Collate SQL Lineage
Collate SQL Lineage is a Python tool designed to analyze SQL statements and extract their data lineage, mapping relationships between tables and columns. It builds upon `sqllineage` for core lineage parsing and `sqlfluff` for robust SQL parsing and linting. The library provides a programmatic interface for integrating lineage analysis into data governance, compliance, and impact analysis workflows. It is currently at version 2.1.0 and maintains an active development and release cadence.
Warnings
- breaking Version 2.0.0 introduced a significant API refactor, deprecating direct function calls for lineage analysis in favor of the `CollateSQLLineageRunner` class. Code written for versions prior to 2.0.0 will no longer work.
- gotcha Lineage extraction relies on `sqllineage` and `sqlfluff`, which may have limitations in fully parsing highly complex, non-standard, or niche SQL dialects.
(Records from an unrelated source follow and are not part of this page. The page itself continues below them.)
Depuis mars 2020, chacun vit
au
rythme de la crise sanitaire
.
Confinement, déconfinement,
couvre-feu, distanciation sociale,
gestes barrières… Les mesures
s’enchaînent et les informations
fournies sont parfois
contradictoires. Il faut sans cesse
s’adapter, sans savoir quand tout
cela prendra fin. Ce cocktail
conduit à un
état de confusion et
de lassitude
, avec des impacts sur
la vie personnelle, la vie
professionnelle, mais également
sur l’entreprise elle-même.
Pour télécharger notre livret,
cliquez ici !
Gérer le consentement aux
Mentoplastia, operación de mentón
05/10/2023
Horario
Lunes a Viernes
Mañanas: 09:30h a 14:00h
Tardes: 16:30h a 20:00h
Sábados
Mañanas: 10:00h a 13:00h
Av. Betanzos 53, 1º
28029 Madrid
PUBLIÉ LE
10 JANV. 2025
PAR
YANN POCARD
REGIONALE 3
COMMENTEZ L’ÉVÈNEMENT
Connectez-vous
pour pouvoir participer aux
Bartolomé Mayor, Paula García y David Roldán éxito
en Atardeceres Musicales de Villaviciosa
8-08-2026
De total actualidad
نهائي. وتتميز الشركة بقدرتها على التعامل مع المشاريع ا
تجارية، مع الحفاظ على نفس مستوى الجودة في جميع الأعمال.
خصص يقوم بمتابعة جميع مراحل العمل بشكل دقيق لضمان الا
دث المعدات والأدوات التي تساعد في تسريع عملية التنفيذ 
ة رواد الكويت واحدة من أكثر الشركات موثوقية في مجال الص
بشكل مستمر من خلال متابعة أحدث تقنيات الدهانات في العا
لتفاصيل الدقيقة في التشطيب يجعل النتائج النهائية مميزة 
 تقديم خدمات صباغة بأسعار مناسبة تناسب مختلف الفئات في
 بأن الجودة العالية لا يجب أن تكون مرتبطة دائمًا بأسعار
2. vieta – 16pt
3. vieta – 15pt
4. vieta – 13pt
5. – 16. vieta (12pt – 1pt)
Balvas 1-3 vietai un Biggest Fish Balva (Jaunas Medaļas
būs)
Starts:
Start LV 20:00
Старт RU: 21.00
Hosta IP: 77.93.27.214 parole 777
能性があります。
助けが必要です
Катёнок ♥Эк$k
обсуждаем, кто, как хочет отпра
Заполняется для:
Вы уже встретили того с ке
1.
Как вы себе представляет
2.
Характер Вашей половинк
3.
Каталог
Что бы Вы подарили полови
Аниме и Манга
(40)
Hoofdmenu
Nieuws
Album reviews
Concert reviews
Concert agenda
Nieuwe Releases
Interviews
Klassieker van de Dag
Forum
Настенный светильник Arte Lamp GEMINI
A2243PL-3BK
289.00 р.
Edge cases or unsupported syntax might lead to incomplete or incorrect lineage results.
- gotcha While `collate-sqllineage` specifies dependency versions (`sqllineage`, `sqlfluff`), future updates to these underlying libraries might introduce subtle breaking changes in parsing behavior or output format that could impact lineage results, even if `collate-sqllineage`'s direct API remains stable.
Install
-
pip install collate-sqllineage
Imports
- CollateSQLLineageRunner
from collate_sqllineage.runner import CollateSQLLineageRunner
Quickstart
from collate_sqllineage.runner import CollateSQLLineageRunner
# Example SQL statement to analyze
sql_statement = """
INSERT INTO target_schema.target_table (col_a, col_b)
SELECT
source_schema.source_table_1.col_x,
source_schema.source_table_2.col_y
FROM
source_schema.source_table_1
JOIN
source_schema.source_table_2 ON source_schema.source_table_1.id = source_schema.source_table_2.id
WHERE
source_schema.source_table_1.status = 'active';
"""
# Initialize the runner. Configuration can be passed here (e.g., for verbose logging).
# runner = CollateSQLLineageRunner(config={'verbose': True})
runner = CollateSQLLineageRunner()
# Run the lineage analysis
lineage_result = runner.run(sql=sql_statement)
# Print the extracted lineage information
print("--- Extracted SQL Lineage ---")
print(f"Source Tables: {lineage_result.get('tables', {}).get('source', [])}")
print(f"Target Tables: {lineage_result.get('tables', {}).get('target', [])}")
# The 'lineage_result' dictionary contains more detailed information including columns, statements, etc.
# print(lineage_result)